:: SOURCE MATERIAL ::

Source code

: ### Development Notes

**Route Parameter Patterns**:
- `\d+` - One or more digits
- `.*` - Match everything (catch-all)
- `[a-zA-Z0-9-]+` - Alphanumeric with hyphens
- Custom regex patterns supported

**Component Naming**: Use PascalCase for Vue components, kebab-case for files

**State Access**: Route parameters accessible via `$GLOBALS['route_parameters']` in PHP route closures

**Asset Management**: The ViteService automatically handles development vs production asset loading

:::

# [WHAT THE TASK ASKS]
Your answer must be the full set of entries, copied exactly.

# [REPLY TO THE TASK]
Source code

: ### Development Notes

**Route Parameter Patterns**:
- `\d+` - One or more digits
- `.*` - Match everything (catch-all)
- `[a-zA-Z0-9-]+` - Alphanumeric with hyphens
- Custom regex patterns supported

**Component Naming**: Use PascalCase for Vue components, kebab-case for files

**State Access**: Route parameters accessible via `$GLOBALS['route_parameters']` in PHP route closures

**Asset Management**: The ViteService automatically handles development vs production asset loading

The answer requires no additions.